> _What the task asks_: Type the entries out again exactly as they read, but leave every picture behind.

*** Data under study

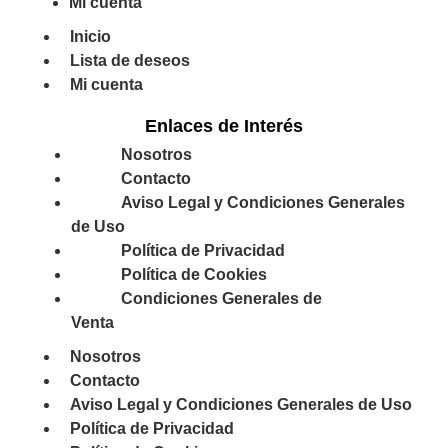
Mi cuenta
Inicio
Lista de deseos
Mi cuenta
Enlaces de Interés
Nosotros
Contacto
Aviso Legal y Condiciones Generales
de Uso
Política de Privacidad
Política de Cookies
Condiciones Generales de
Venta
Nosotros
Contacto
Aviso Legal y Condiciones Generales de Uso
Política de Privacidad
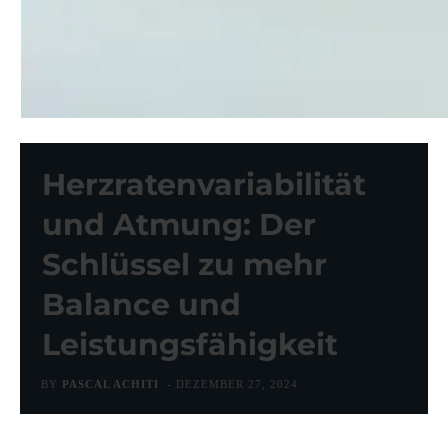
Herzratenvariabilität
und Atmung: Der
Schlüssel zu mehr
Balance und
Leistungsfähigkeit
BY
PASCAL ACHITI
-
DEZEMBER 27, 2024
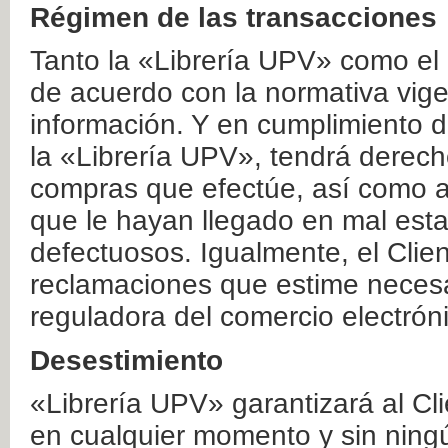
Régimen de las transacciones
Tanto la «Librería UPV» como el
de acuerdo con la normativa vige
información. Y en cumplimiento de
la «Librería UPV», tendrá derecho
compras que efectúe, así como a
que le hayan llegado en mal esta
defectuosos. Igualmente, el Clien
reclamaciones que estime necesa
reguladora del comercio electrón
Desestimiento
«Librería UPV» garantizará al Cli
en cualquier momento y sin ning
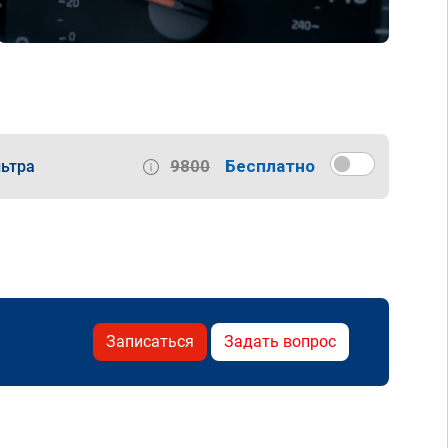
9800
Бесплатно
ьтра
Записаться
Задать вопрос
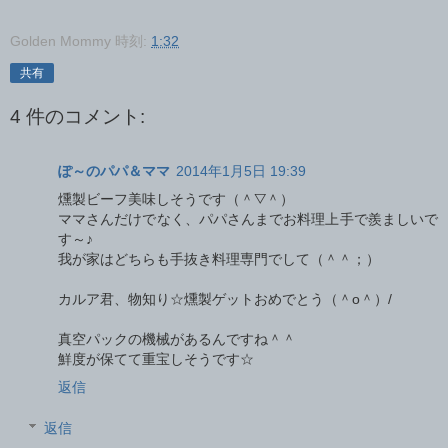
Golden Mommy
時刻:
1:32
共有
4 件のコメント:
ぽ～のパパ＆ママ
2014年1月5日 19:39
燻製ビーフ美味しそうです（＾▽＾）
ママさんだけでなく、パパさんまでお料理上手で羨ましいで
す～♪
我が家はどちらも手抜き料理専門でして（＾＾；）
カルア君、物知り☆燻製ゲットおめでとう（＾o＾）/
真空パックの機械があるんですね＾＾
鮮度が保てて重宝しそうです☆
返信
返信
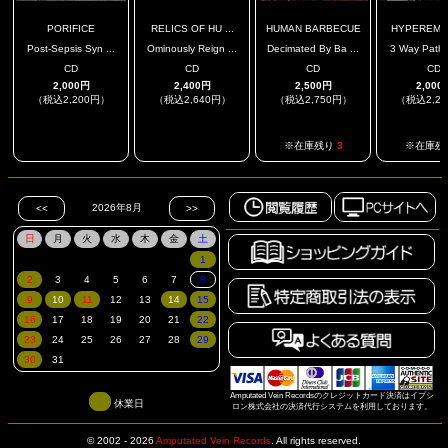
PORIFICE
RELICS OF HU ...
HUMAN BARBECUE
HYPEREMES
Post-Sepsis Syn ...
Ominously Reign ...
Decimated By Ba ...
3 Way Pathol
CD
CD
CD
CD
2,000円
2,400円
2,500円
2,000
（税込2,200円）
（税込2,640円）
（税込2,750円）
（税込2,2
.
.
※在庫残り
3
※在庫残
Amputated Vein Recordsのクレジットカード決済はイプシ
休業日
ロン株式会社の決済代行システムを利用しております。
© 2002 - 2026
Amputated Vein Records
.
All rights reserved.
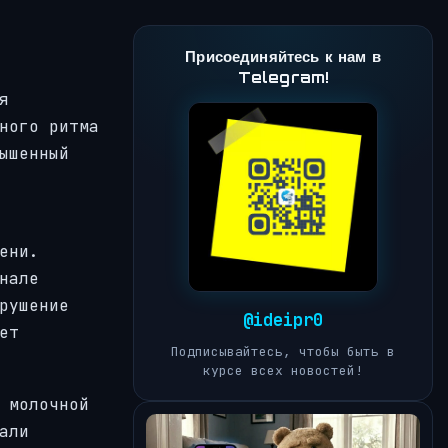
Присоединяйтесь к нам в
Telegram!
я
ного ритма
ышенный
ени.
нале
рушение
@ideipr0
ет
Подписывайтесь, чтобы быть в
курсе всех новостей!
 молочной
али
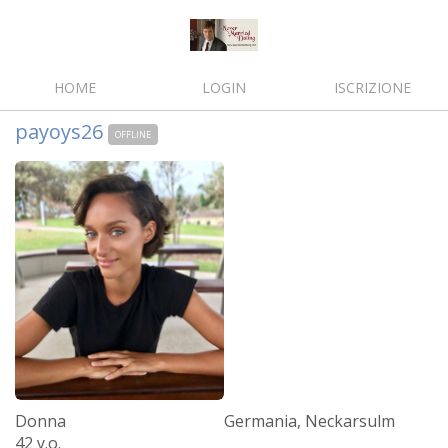
HOME
LOGIN
ISCRIZIONE
payoys26
OFFLINE
Donna
Germania, Neckarsulm
42 y.o.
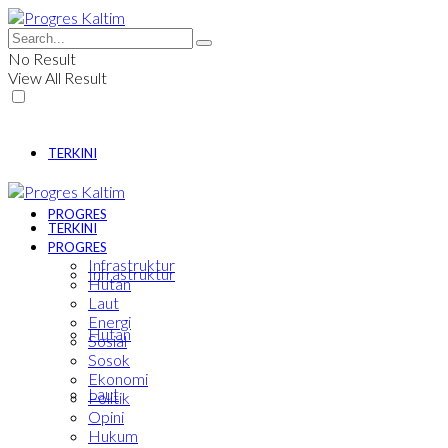
No Result
View All Result
TERKINI
PROGRES
TERKINI
PROGRES
Infrastruktur
Infrastruktur
Hutan
Laut
Energi
Hutan
Sosial
Sosok
Ekonomi
Laut
Politik
Opini
Hukum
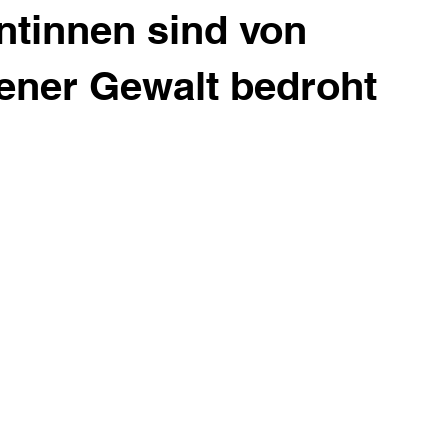
ntinnen sind von
ener Gewalt bedroht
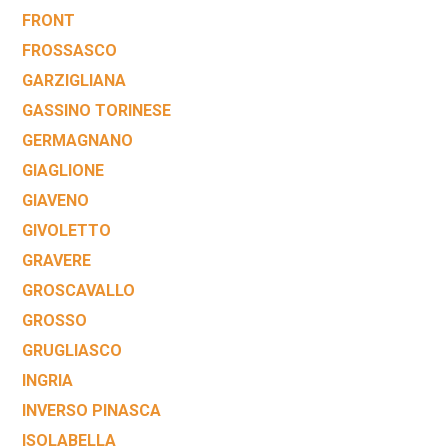
FRONT
FROSSASCO
GARZIGLIANA
GASSINO TORINESE
GERMAGNANO
GIAGLIONE
GIAVENO
GIVOLETTO
GRAVERE
GROSCAVALLO
GROSSO
GRUGLIASCO
INGRIA
INVERSO PINASCA
ISOLABELLA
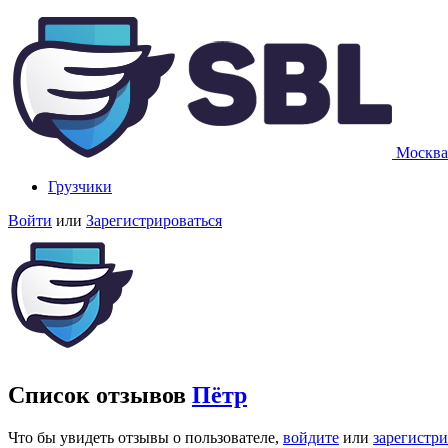
Москва
Грузчики
Войти
или
Зарегистрироваться
Список отзывов
Пётр
Что бы увидеть отзывы о пользователе,
войдите
или
зарегистр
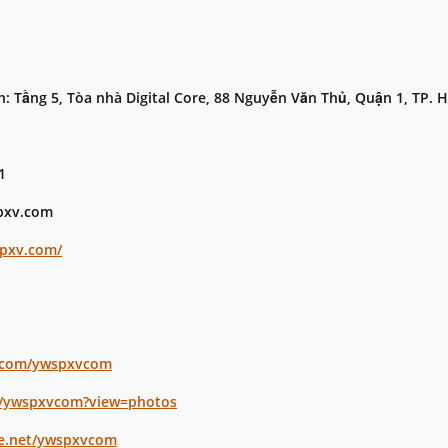
: Tầng 5, Tòa nhà Digital Core, 88 Nguyễn Văn Thủ, Quận 1, TP. 
1
pxv.com
spxv.com/
r.com/ywspxvcom
p/ywspxvcom?view=photos
e.net/ywspxvcom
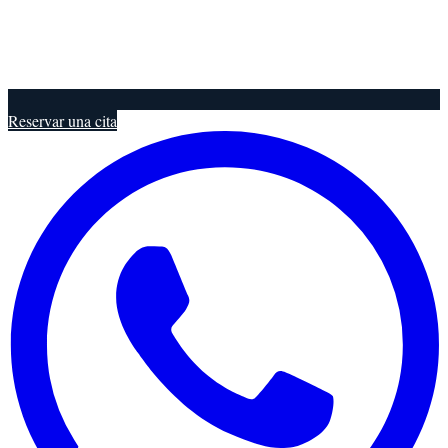
Reservar una cita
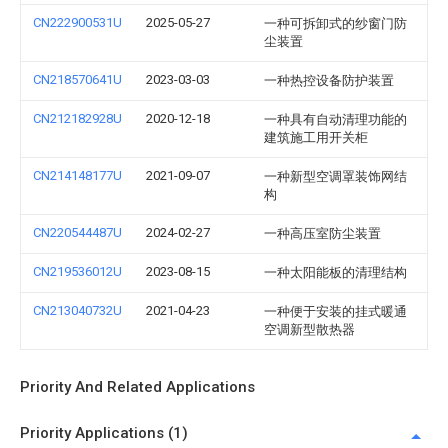
CN222900531U
2025-05-27
一种可拆卸式的纱窗门防
尘装置
CN218570641U
2023-03-03
一种热控设备防护装置
CN212182928U
2020-12-18
一种具有自动清理功能的
建筑施工用开关柜
CN214148177U
2021-09-07
一种新型空调罩装饰网结
构
CN220544487U
2024-02-27
一种高压室防尘装置
CN219536012U
2023-08-15
一种太阳能板的清理结构
CN213040732U
2021-04-23
一种便于安装的挂式暖通
空调新型散热器
Priority And Related Applications
Priority Applications (1)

******

> _Task response_:
Mi cuenta
Inicio
Lista de deseos
Mi cuenta
Enlaces de Interés
Nosotros
Contacto
Aviso Legal y Condiciones Generales
de Uso
Política de Privacidad
Política de Cookies
Condiciones Generales de
Venta
Nosotros
Contacto
Aviso Legal y Condiciones Generales de Uso
Política de Privacidad
Herzratenvariabilität
und Atmung: Der
Schlüssel zu mehr
Balance und
Leistungsfähigkeit
BY
PASCAL ACHITI
-
DEZEMBER 27, 2024
Régimen de las transacciones
Tanto la «Librería UPV» como el
de acuerdo con la normativa vige
información. Y en cumplimiento de
la «Librería UPV», tendrá derecho
compras que efectúe, así como a
que le hayan llegado en mal esta
defectuosos. Igualmente, el Clien
reclamaciones que estime necesa
reguladora del comercio electrón
Desestimiento
«Librería UPV» garantizará al Cli
en cualquier momento y sin ning
9800
Бесплатно
ьтра
Записаться
Задать вопрос
Golden Mommy
時刻:
1:32
共有
4 件のコメント:
ぽ～のパパ＆ママ
2014年1月5日 19:39
燻製ビーフ美味しそうです（＾▽＾）
ママさんだけでなく、パパさんまでお料理上手で羨ましいで
す～♪
我が家はどちらも手抜き料理専門でして（＾＾；）
カルア君、物知り☆燻製ゲットおめでとう（＾o＾）/
真空パックの機械があるんですね＾＾
鮮度が保てて重宝しそうです☆
返信
返信
PORIFICE
RELICS OF HU ...
HUMAN BARBECUE
HYPEREMES
Post-Sepsis Syn ...
Ominously Reign ...
Decimated By Ba ...
3 Way Pathol
CD
CD
CD
CD
2,000円
2,400円
2,500円
2,000
（税込2,200円）
（税込2,640円）
（税込2,750円）
（税込2,2
.
.
※在庫残り
3
※在庫残
Amputated Vein Recordsのクレジットカード決済はイプシ
休業日
ロン株式会社の決済代行システムを利用しております。
© 2002 - 2026
Amputated Vein Records
.
All rights reserved.
Присоединяйтесь к нам в
Telegram!
я
ного ритма
ышенный
ени.
нале
рушение
@ideipr0
ет
Подписывайтесь, чтобы быть в
курсе всех новостей!
 молочной
али
HOME
LOGIN
ISCRIZIONE
payoys26
OFFLINE
Donna
Germania, Neckarsulm
42 y.o.
No Result
View All Result
TERKINI
PROGRES
TERKINI
PROGRES
Infrastruktur
Infrastruktur
Hutan
Laut
Energi
Hutan
Sosial
Sosok
Ekonomi
Laut
Politik
Opini
Hukum
ntinnen sind von
ener Gewalt bedroht
FRONT
FROSSASCO
GARZIGLIANA
GASSINO TORINESE
GERMAGNANO
GIAGLIONE
GIAVENO
GIVOLETTO
GRAVERE
GROSCAVALLO
GROSSO
GRUGLIASCO
INGRIA
INVERSO PINASCA
ISOLABELLA
Москва
Грузчики
Войти
или
Зарегистрироваться
Список отзывов
Пётр
Что бы увидеть отзывы о пользователе,
войдите
или
зарегистр
: Tầng 5, Tòa nhà Digital Core, 88 Nguyễn Văn Thủ, Quận 1, TP. 
1
pxv.com
spxv.com/
r.com/ywspxvcom
p/ywspxvcom?view=photos
e.net/ywspxvcom
Reservar una cita
CN222900531U
2025-05-27
一种可拆卸式的纱窗门防
尘装置
CN218570641U
2023-03-03
一种热控设备防护装置
CN212182928U
2020-12-18
一种具有自动清理功能的
建筑施工用开关柜
CN214148177U
2021-09-07
一种新型空调罩装饰网结
构
CN220544487U
2024-02-27
一种高压室防尘装置
CN219536012U
2023-08-15
一种太阳能板的清理结构
CN213040732U
2021-04-23
一种便于安装的挂式暖通
空调新型散热器
Priority And Related Applications
Priority Applications (1)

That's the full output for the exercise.